Thursday, April 3, 2008

On Being an Exile

At some level, all of us New Orleanians are coping with tangled and complicated feelings of exile. This is true whether or not a person has been, like me, away for a number of years pre-Katrina more or less voluntarily, or forced out of the city for however long because of the Storm, or home as always never-left. We are all exiles because our city is not as it was, and -- as much as I want to be in denial about this and resent hearing it -- for good and ill, New Orleans will never be exactly as she was before Katrina.

We are all in exile, banished in a sense, kept away from a place that we loved and cherished, or loved and took for granted, or loved and hated in almost equal measure. Just like exiles anywhere else, we love the place we're in exile from with a passion that is made greater and deeper by our forced absence from it. Exiles in general do not have a clear perspective or an objective point of view. We wax nostalgic -- ironically missing things we didn't even like before we became exiles. Our memories become suffused with a rosy glow; we ache and long for small trivial things that will never be the same again, even if it can "proven" that some of those things, at least, are better now than they were before.

We New Orleans exiles-in-place navigate our way through a "ghost city" -- here is where this used to be, there is the place (underneath that rubble or in that empty lot) where this important event took place, over yonder is where we used to buy this or that, or have this service done, this is where we ate the most delicious whatevers, here there used to be giant oak trees or magnolia trees or cypress trees in this now-sunny spot. (Big Man and I got sunburned on a recent stroll around the Loop at Audubon Park, because I forgot we had lost so many shade trees.) It was pointed out to me recently that every major city in the U.S. is the same way, with long-lost landmarks still appearing in the consciousness and the emotions of long-time residents, but with New Orleans, we are not talking about gradual development and the natural occurrences of the passing of long periods of time. New Orleans as we knew it was taken from us in an instant, and neighborhoods and landmarks were wiped out wholesale, all at once, never to return. This is much harder on the psyche and the spirit. It is sometimes very hard to bear.

I read recently a review of "Tastes Like Cuba: An Exile's Hunger for Home," a book by Eduardo Machado, a playwright and Cuban-American. (The title alone speaks to us New Orleanians, hungering for a home that is forever lost to us in its old entirety.) Machado, visiting Cuba for the first time since coming to the U.S., was eager to sample his favorite Cuban dishes, to see if the food of Cuba itself was as good as the cultural favorites he had savored as a boy in Miami. He writes:

"And then it hit me. I didn't care. I didn't want to compare them...I no longer wanted to be the kind of Cuban that let what was lost get in the way of the beauty and the joy and life and food that was staring me in the face."

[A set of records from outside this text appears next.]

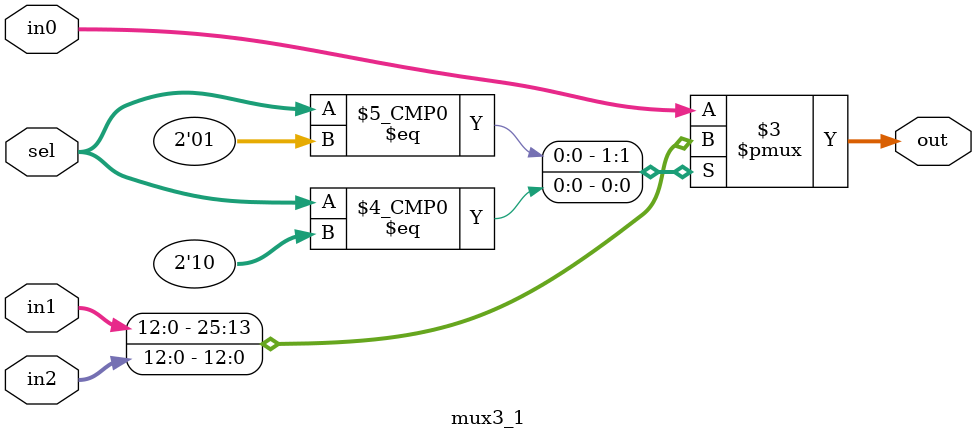
<source format=v>
`timescale 1ns / 1ps


module mux3_1 #(parameter BITS = 13) (sel, in0, in1, in2, out);
    input [1:0] sel;
    input [BITS-1:0] in0, in1, in2;
    output reg [BITS-1:0] out;
    
    always @(*) begin
        case(sel)
        2'b00: begin
            out <= in0;
            end
        2'b01: begin
            out <= in1;
            end
        2'b10: begin
            out <= in2;
            end
        default : begin
            out <= in0;
            end
        endcase
    end

endmodule

</source>
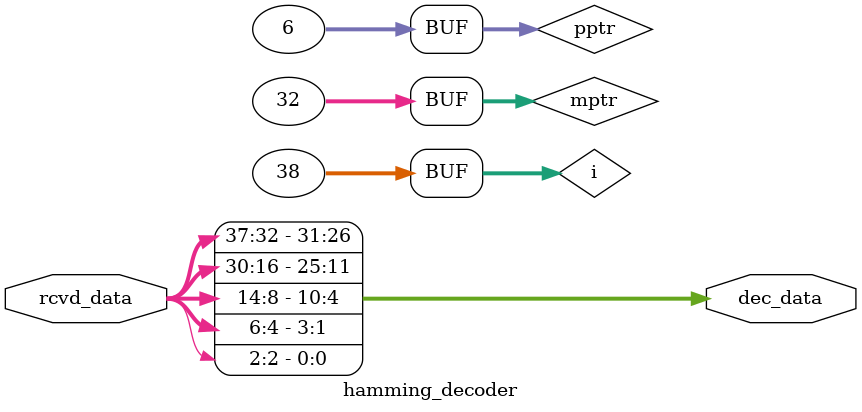
<source format=v>

module hamming_decoder(input [37:0] rcvd_data, output reg [31:0] dec_data);
    integer i, pptr, mptr;
    always@(*) begin
        mptr=0;
        pptr=0;
        for(i=0; i<38; i=i+1) begin
            if(i==(2**(pptr)-1)) begin
                pptr=pptr+1;
            end
            else begin
                dec_data[mptr]=rcvd_data[i];
                mptr=mptr+1;
            end
        end
    end
endmodule
</source>
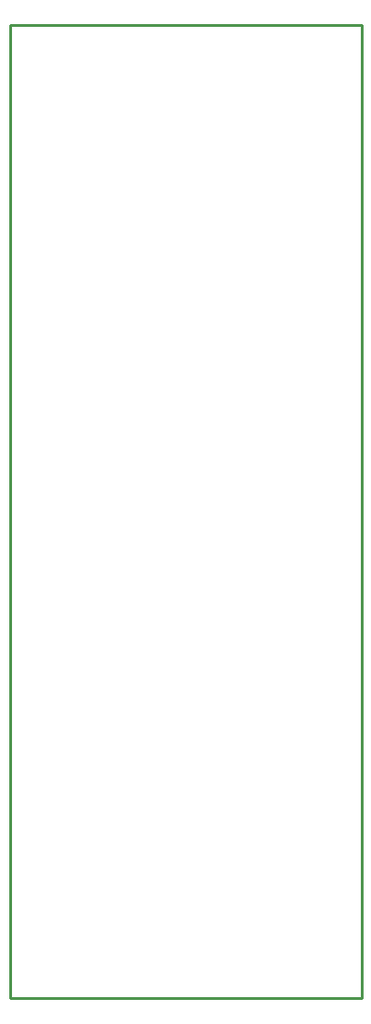
<source format=gko>
G04 Layer: BoardOutlineLayer*
G04 EasyEDA v6.5.42, 2024-03-10 10:04:45*
G04 fe9a7845ffe14e3b902077880b4d51a8,5a6b42c53f6a479593ecc07194224c93,10*
G04 Gerber Generator version 0.2*
G04 Scale: 100 percent, Rotated: No, Reflected: No *
G04 Dimensions in millimeters *
G04 leading zeros omitted , absolute positions ,4 integer and 5 decimal *
%FSLAX45Y45*%
%MOMM*%

%ADD10C,0.2540*%
D10*
X444500Y11836400D02*
G01*
X3657600Y11836400D01*
X3657600Y2946400D01*
X444500Y2946400D01*
X444500Y11836400D01*

%LPD*%
M02*

</source>
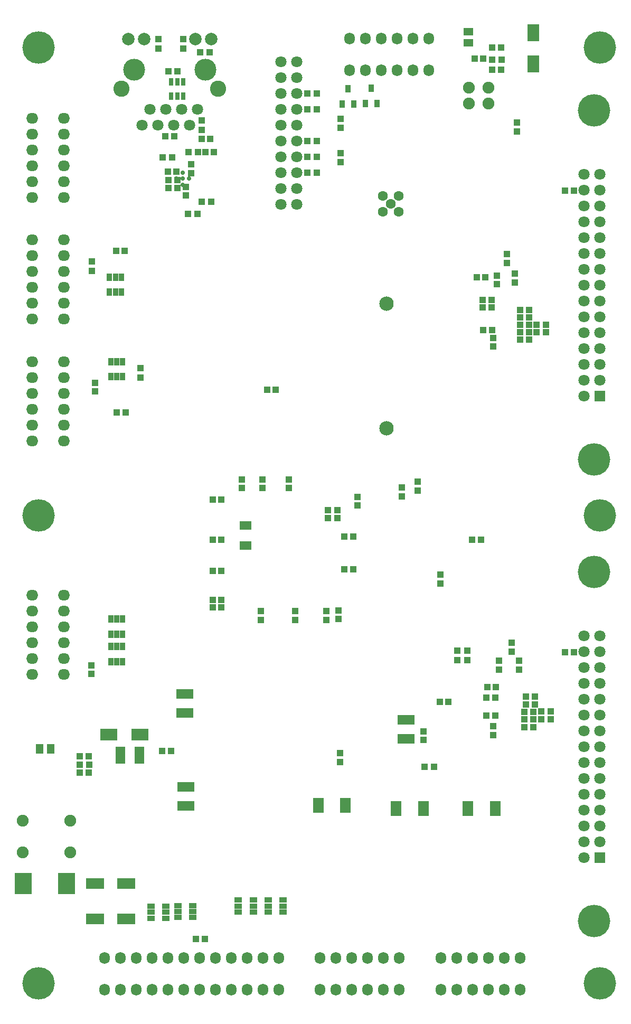
<source format=gbs>
G04 Layer_Color=16711935*
%FSLAX44Y44*%
%MOMM*%
G71*
G01*
G75*
%ADD119R,1.0032X1.1032*%
%ADD120R,1.1032X1.0032*%
%ADD140R,2.8032X1.6032*%
%ADD145R,1.6032X2.8032*%
%ADD154R,1.7032X2.4032*%
%ADD157R,1.9032X1.4532*%
%ADD174C,2.6032*%
%ADD175C,1.8032*%
%ADD176C,3.5032*%
%ADD177C,2.0032*%
%ADD178C,2.3032*%
%ADD179O,1.7032X1.9032*%
%ADD180O,1.9032X1.7032*%
%ADD181C,1.6032*%
%ADD182R,1.8032X1.8032*%
%ADD183C,1.9032*%
%ADD184C,5.2032*%
%ADD185C,0.7032*%
%ADD186R,0.7000X1.3000*%
%ADD187R,0.8532X1.3032*%
%ADD188R,2.7032X1.9032*%
%ADD189R,2.7032X3.5032*%
%ADD190R,1.3032X0.8532*%
%ADD191R,3.0032X1.8032*%
%ADD192R,1.3032X1.6032*%
%ADD193R,1.9032X2.7032*%
%ADD194R,1.6032X1.3032*%
D119*
X629000Y965000D02*
D03*
X643000D02*
D03*
X629000Y953000D02*
D03*
X643000D02*
D03*
X813380Y1109000D02*
D03*
X828620D02*
D03*
Y1096000D02*
D03*
X813380D02*
D03*
X1143000Y761000D02*
D03*
X1129000D02*
D03*
X1143000Y773000D02*
D03*
X1129000D02*
D03*
X1143000Y785000D02*
D03*
X1129000D02*
D03*
X1145500Y797500D02*
D03*
X1131500D02*
D03*
X1145500Y809500D02*
D03*
X1131500D02*
D03*
X1170620Y786000D02*
D03*
X1155380D02*
D03*
X1170620Y773000D02*
D03*
X1155380D02*
D03*
X983620Y697000D02*
D03*
X968380D02*
D03*
X1068000Y779000D02*
D03*
X1082000D02*
D03*
X1068000Y808000D02*
D03*
X1082000D02*
D03*
X1069000Y825000D02*
D03*
X1083000D02*
D03*
X1045000Y1061000D02*
D03*
X1059000D02*
D03*
X1136000Y1382000D02*
D03*
X1122000D02*
D03*
X1136000Y1394000D02*
D03*
X1122000D02*
D03*
X1136000Y1406000D02*
D03*
X1122000D02*
D03*
X1136000Y1418000D02*
D03*
X1122000D02*
D03*
X1136000Y1430000D02*
D03*
X1122000D02*
D03*
X1163620Y1406000D02*
D03*
X1148380D02*
D03*
X1163620Y1394000D02*
D03*
X1148380D02*
D03*
X1063000Y1397000D02*
D03*
X1077000D02*
D03*
X1062000Y1434000D02*
D03*
X1076000D02*
D03*
X1062000Y1446000D02*
D03*
X1076000D02*
D03*
X1066000Y1482000D02*
D03*
X1052000D02*
D03*
X795620Y1649500D02*
D03*
X780380D02*
D03*
X795620Y1675500D02*
D03*
X780380D02*
D03*
Y1700500D02*
D03*
X795620D02*
D03*
Y1751500D02*
D03*
X780380D02*
D03*
X795620Y1776500D02*
D03*
X780380D02*
D03*
X558000Y1812000D02*
D03*
X572000D02*
D03*
X567000Y1708000D02*
D03*
X553000D02*
D03*
X611000Y1704000D02*
D03*
X625000D02*
D03*
X608380Y1843000D02*
D03*
X623620D02*
D03*
X590380Y1683000D02*
D03*
X605620D02*
D03*
X617000Y1683000D02*
D03*
X631000D02*
D03*
X548380Y1674000D02*
D03*
X563620D02*
D03*
X557000Y1651000D02*
D03*
X571000D02*
D03*
X558000Y1638000D02*
D03*
X572000D02*
D03*
X558000Y1625000D02*
D03*
X572000D02*
D03*
X626620Y1603000D02*
D03*
X611380D02*
D03*
X604620Y1584000D02*
D03*
X589380D02*
D03*
X548000Y723000D02*
D03*
X562000D02*
D03*
X430000Y714000D02*
D03*
X416000D02*
D03*
X415380Y701000D02*
D03*
X430620D02*
D03*
X430000Y688000D02*
D03*
X416000D02*
D03*
X616000Y421000D02*
D03*
X602000D02*
D03*
X629000Y1011000D02*
D03*
X643000D02*
D03*
X993000Y801000D02*
D03*
X1007000D02*
D03*
X1208000Y1621000D02*
D03*
X1194000D02*
D03*
X1208000Y881000D02*
D03*
X1194000D02*
D03*
X488000Y1524000D02*
D03*
X474000D02*
D03*
X489000Y1265000D02*
D03*
X475000D02*
D03*
X730000Y1302000D02*
D03*
X716000D02*
D03*
X854000Y1014000D02*
D03*
X840000D02*
D03*
X854000Y1066000D02*
D03*
X840000D02*
D03*
X629000Y1126000D02*
D03*
X643000D02*
D03*
X629000Y1061000D02*
D03*
X643000D02*
D03*
X1092620Y1831000D02*
D03*
X1077380D02*
D03*
X1091000Y1850000D02*
D03*
X1077000D02*
D03*
X1049000Y1833000D02*
D03*
X1063000D02*
D03*
X1077000Y1815000D02*
D03*
X1091000D02*
D03*
D120*
X542000Y1848380D02*
D03*
Y1863620D02*
D03*
X967000Y740000D02*
D03*
Y754000D02*
D03*
X1079000Y748000D02*
D03*
Y762000D02*
D03*
X1088000Y867000D02*
D03*
Y853000D02*
D03*
X1108000Y882000D02*
D03*
Y896000D02*
D03*
X1120000Y867000D02*
D03*
Y853000D02*
D03*
X1037000Y868380D02*
D03*
Y883620D02*
D03*
X1021000Y868380D02*
D03*
Y883620D02*
D03*
X994000Y1005000D02*
D03*
Y991000D02*
D03*
X1079000Y1371000D02*
D03*
Y1385000D02*
D03*
X1085000Y1485000D02*
D03*
Y1471000D02*
D03*
X1113000Y1488000D02*
D03*
Y1474000D02*
D03*
X1101000Y1505000D02*
D03*
Y1519000D02*
D03*
X611000Y1733620D02*
D03*
Y1718380D02*
D03*
X582000Y1848380D02*
D03*
Y1863620D02*
D03*
X594000Y1663000D02*
D03*
Y1649000D02*
D03*
X586000Y1613000D02*
D03*
Y1627000D02*
D03*
X513000Y1336620D02*
D03*
Y1321380D02*
D03*
X440000Y1299000D02*
D03*
Y1313000D02*
D03*
X434000Y860000D02*
D03*
Y846000D02*
D03*
X435000Y1492380D02*
D03*
Y1507620D02*
D03*
X833000Y719000D02*
D03*
Y705000D02*
D03*
X709000Y1158000D02*
D03*
Y1144000D02*
D03*
X1117000Y1716000D02*
D03*
Y1730000D02*
D03*
X811000Y933000D02*
D03*
Y947000D02*
D03*
X958000Y1154000D02*
D03*
Y1140000D02*
D03*
X932000Y1145000D02*
D03*
Y1131000D02*
D03*
X706000Y933000D02*
D03*
Y947000D02*
D03*
X761000Y933000D02*
D03*
Y947000D02*
D03*
X831000Y934000D02*
D03*
Y948000D02*
D03*
X861000Y1130000D02*
D03*
Y1116000D02*
D03*
X751000Y1158000D02*
D03*
Y1144000D02*
D03*
X676000Y1158000D02*
D03*
Y1144000D02*
D03*
X834000Y1681000D02*
D03*
Y1667000D02*
D03*
Y1736000D02*
D03*
Y1722000D02*
D03*
D140*
X939000Y741760D02*
D03*
Y772240D02*
D03*
X584000Y814240D02*
D03*
Y783760D02*
D03*
X586000Y634760D02*
D03*
Y665240D02*
D03*
D145*
X511240Y716000D02*
D03*
X480760D02*
D03*
D154*
X1082000Y630000D02*
D03*
X1038000D02*
D03*
X967000D02*
D03*
X923000D02*
D03*
X842000Y635000D02*
D03*
X798000D02*
D03*
D157*
X681998Y1052000D02*
D03*
Y1084000D02*
D03*
D174*
X482550Y1784400D02*
D03*
X637450D02*
D03*
D175*
X604500Y1751400D02*
D03*
X579100D02*
D03*
X553700D02*
D03*
X528300D02*
D03*
X591750Y1726000D02*
D03*
X566400D02*
D03*
X541000D02*
D03*
X515600D02*
D03*
X738600Y1751300D02*
D03*
Y1802100D02*
D03*
Y1776700D02*
D03*
Y1827500D02*
D03*
Y1725900D02*
D03*
Y1700500D02*
D03*
Y1675100D02*
D03*
Y1649700D02*
D03*
Y1624300D02*
D03*
Y1598900D02*
D03*
X764000D02*
D03*
Y1624300D02*
D03*
Y1649700D02*
D03*
Y1675100D02*
D03*
Y1700500D02*
D03*
Y1725900D02*
D03*
Y1751300D02*
D03*
Y1776700D02*
D03*
Y1802100D02*
D03*
Y1827500D02*
D03*
X1224600Y1647000D02*
D03*
Y1621600D02*
D03*
Y1596200D02*
D03*
Y1570800D02*
D03*
Y1545400D02*
D03*
X1250000D02*
D03*
Y1570800D02*
D03*
Y1596200D02*
D03*
Y1621600D02*
D03*
Y1647000D02*
D03*
Y1520000D02*
D03*
Y1494600D02*
D03*
Y1469200D02*
D03*
Y1443800D02*
D03*
Y1418400D02*
D03*
Y1393000D02*
D03*
Y1367600D02*
D03*
Y1342200D02*
D03*
Y1316800D02*
D03*
X1224600Y1291400D02*
D03*
Y1316800D02*
D03*
Y1342200D02*
D03*
Y1367600D02*
D03*
Y1393000D02*
D03*
Y1418400D02*
D03*
Y1520000D02*
D03*
Y1469200D02*
D03*
Y1494600D02*
D03*
Y1443800D02*
D03*
Y907000D02*
D03*
Y881600D02*
D03*
Y856200D02*
D03*
Y830800D02*
D03*
Y805400D02*
D03*
X1250000D02*
D03*
Y830800D02*
D03*
Y856200D02*
D03*
Y881600D02*
D03*
Y907000D02*
D03*
Y780000D02*
D03*
Y754600D02*
D03*
Y729200D02*
D03*
Y703800D02*
D03*
Y678400D02*
D03*
Y653000D02*
D03*
Y627600D02*
D03*
Y602200D02*
D03*
Y576800D02*
D03*
X1224600Y551400D02*
D03*
Y576800D02*
D03*
Y602200D02*
D03*
Y627600D02*
D03*
Y653000D02*
D03*
Y678400D02*
D03*
Y780000D02*
D03*
Y729200D02*
D03*
Y754600D02*
D03*
Y703800D02*
D03*
D176*
X617150Y1814900D02*
D03*
X502850D02*
D03*
D177*
X493750Y1863900D02*
D03*
X626250D02*
D03*
X519150D02*
D03*
X600850D02*
D03*
D178*
X907500Y1440000D02*
D03*
Y1240000D02*
D03*
D179*
X684200Y339600D02*
D03*
X658800D02*
D03*
X633400D02*
D03*
X608000D02*
D03*
X582600D02*
D03*
X557200D02*
D03*
X531800D02*
D03*
X506400D02*
D03*
X481000D02*
D03*
X455600D02*
D03*
Y390400D02*
D03*
X481000D02*
D03*
X506400D02*
D03*
X531800D02*
D03*
X557200D02*
D03*
X582600D02*
D03*
X608000D02*
D03*
X633400D02*
D03*
X658800D02*
D03*
X684200D02*
D03*
X709600Y339600D02*
D03*
X735000D02*
D03*
X709600Y390400D02*
D03*
X735000D02*
D03*
X928000D02*
D03*
X902600D02*
D03*
X928000Y339600D02*
D03*
X902600D02*
D03*
X877200Y390400D02*
D03*
X851800D02*
D03*
X826400D02*
D03*
X801000D02*
D03*
Y339600D02*
D03*
X826400D02*
D03*
X851800D02*
D03*
X877200D02*
D03*
X1122000Y390400D02*
D03*
X1096600D02*
D03*
X1122000Y339600D02*
D03*
X1096600D02*
D03*
X1071200Y390400D02*
D03*
X1045800D02*
D03*
X1020400D02*
D03*
X995000D02*
D03*
Y339600D02*
D03*
X1020400D02*
D03*
X1045800D02*
D03*
X1071200D02*
D03*
X848000Y1813600D02*
D03*
X873400D02*
D03*
X848000Y1864400D02*
D03*
X873400D02*
D03*
X898800Y1813600D02*
D03*
X924200D02*
D03*
X949600D02*
D03*
X975000D02*
D03*
Y1864400D02*
D03*
X949600D02*
D03*
X924200D02*
D03*
X898800D02*
D03*
D180*
X390400Y1415000D02*
D03*
Y1440400D02*
D03*
X339600Y1415000D02*
D03*
Y1440400D02*
D03*
X390400Y1465800D02*
D03*
Y1491200D02*
D03*
Y1516600D02*
D03*
Y1542000D02*
D03*
X339600D02*
D03*
Y1516600D02*
D03*
Y1491200D02*
D03*
Y1465800D02*
D03*
X390400Y1220000D02*
D03*
Y1245400D02*
D03*
X339600Y1220000D02*
D03*
Y1245400D02*
D03*
X390400Y1270800D02*
D03*
Y1296200D02*
D03*
Y1321600D02*
D03*
Y1347000D02*
D03*
X339600D02*
D03*
Y1321600D02*
D03*
Y1296200D02*
D03*
Y1270800D02*
D03*
X390400Y1610000D02*
D03*
Y1635400D02*
D03*
X339600Y1610000D02*
D03*
Y1635400D02*
D03*
X390400Y1660800D02*
D03*
Y1686200D02*
D03*
Y1711600D02*
D03*
Y1737000D02*
D03*
X339600D02*
D03*
Y1711600D02*
D03*
Y1686200D02*
D03*
Y1660800D02*
D03*
X390400Y845000D02*
D03*
Y870400D02*
D03*
X339600Y845000D02*
D03*
Y870400D02*
D03*
X390400Y895800D02*
D03*
Y921200D02*
D03*
Y946600D02*
D03*
Y972000D02*
D03*
X339600D02*
D03*
Y946600D02*
D03*
Y921200D02*
D03*
Y895800D02*
D03*
D181*
X902000Y1612700D02*
D03*
X927400D02*
D03*
X902000Y1587300D02*
D03*
X927400D02*
D03*
X914700Y1600000D02*
D03*
D182*
X1250000Y1291400D02*
D03*
Y551400D02*
D03*
D183*
X324200Y610800D02*
D03*
Y560000D02*
D03*
X400400Y610800D02*
D03*
Y560000D02*
D03*
X1040000Y1760300D02*
D03*
Y1785700D02*
D03*
X1071000Y1760300D02*
D03*
Y1785700D02*
D03*
D184*
X1250000Y350000D02*
D03*
X1240000Y450000D02*
D03*
Y1010000D02*
D03*
Y1750000D02*
D03*
X1250000Y1850000D02*
D03*
X350000Y350000D02*
D03*
Y1850000D02*
D03*
X1240000Y1190000D02*
D03*
X1250000Y1100000D02*
D03*
X350000D02*
D03*
D185*
X581000Y1640000D02*
D03*
X591000D02*
D03*
X571000D02*
D03*
X581000Y1650000D02*
D03*
Y1630000D02*
D03*
D186*
X581500Y1772500D02*
D03*
X572000D02*
D03*
X562500D02*
D03*
Y1795500D02*
D03*
X572000D02*
D03*
X581500D02*
D03*
D187*
X465500Y910000D02*
D03*
X484500D02*
D03*
Y934000D02*
D03*
X475000D02*
D03*
X465500D02*
D03*
X475000Y910000D02*
D03*
X484500Y890000D02*
D03*
X465500D02*
D03*
Y866000D02*
D03*
X475000D02*
D03*
X484500D02*
D03*
X475000Y890000D02*
D03*
X465500Y1323000D02*
D03*
X484500D02*
D03*
Y1347000D02*
D03*
X475000D02*
D03*
X465500D02*
D03*
X475000Y1323000D02*
D03*
X482500Y1482000D02*
D03*
X463500D02*
D03*
Y1458000D02*
D03*
X473000D02*
D03*
X482500D02*
D03*
X473000Y1482000D02*
D03*
X836500Y1760000D02*
D03*
X855500D02*
D03*
X846000Y1784000D02*
D03*
X873500Y1761000D02*
D03*
X892500D02*
D03*
X883000Y1785000D02*
D03*
D188*
X512000Y749000D02*
D03*
X462000D02*
D03*
D189*
X394500Y510000D02*
D03*
X325500D02*
D03*
D190*
X694000Y464500D02*
D03*
Y483500D02*
D03*
X670000D02*
D03*
Y474000D02*
D03*
Y464500D02*
D03*
X694000Y474000D02*
D03*
X573000Y474500D02*
D03*
Y455500D02*
D03*
X597000D02*
D03*
Y465000D02*
D03*
Y474500D02*
D03*
X573000Y465000D02*
D03*
X530000Y473500D02*
D03*
Y454500D02*
D03*
X554000D02*
D03*
Y464000D02*
D03*
Y473500D02*
D03*
X530000Y464000D02*
D03*
X742000Y464500D02*
D03*
Y483500D02*
D03*
X718000D02*
D03*
Y474000D02*
D03*
Y464500D02*
D03*
X742000Y474000D02*
D03*
D191*
X490000Y510000D02*
D03*
Y453000D02*
D03*
X440000Y510000D02*
D03*
Y453000D02*
D03*
D192*
X351110Y726300D02*
D03*
X368890D02*
D03*
D193*
X1143000Y1874000D02*
D03*
Y1824000D02*
D03*
D194*
X1039000Y1858110D02*
D03*
Y1875890D02*
D03*
M02*

</source>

Oh, how that speaks to me! I do not want to be that kind of New Orleanian. I don't want to be or become bitter and sad, always mourning and grieving what was lost; always complaining that Jazz Fest used to be smaller, Mardi Gras used to be better, City Park used to be prettier, this or that used to taste stronger or sharper or that crabs used to be bigger or that St. Joseph's altars used to be larger or...

It is true that we have lost a lot, A LOT. It is true that it still hurts, 2 1/2 years later, and it will most likely hurt for years to come. It is true that we are in exile, and there is no way home to what was before. For some people, this cause for despair and depression. Some folks, they cannot reconcile themselves to what was lost and can never be regained.

I don't want to be that kind of New Orleanian. I will not forget what was, but I will take joy and pleasure in our dear old belle NOLA. This is still a beautiful city. We still have our wonderful architecture. We still have beautiful old giant trees (and we are replanting all the time, our gift to the New Orleanians of the future). We still have delicious food, the best indigenous food anywhere in the country. We still have our traditions and holidays and customs, and we still observe them fastidiously and joyously. We still have our music, and people of all ages still dance unselfconsciously in public, dignity be damned, shaking our booties and we don't care who sees. (God bless those folks at the Wednesday at Lafayette Square concert last night, so obliviously shakin' it to Ivan Neville and Dumpstafunk! Gotta love these people.)

I promise to remember that, whatever we lost, a half-destroyed New Orleans is still a much better place to live and love and enjoy than anywhere else in America.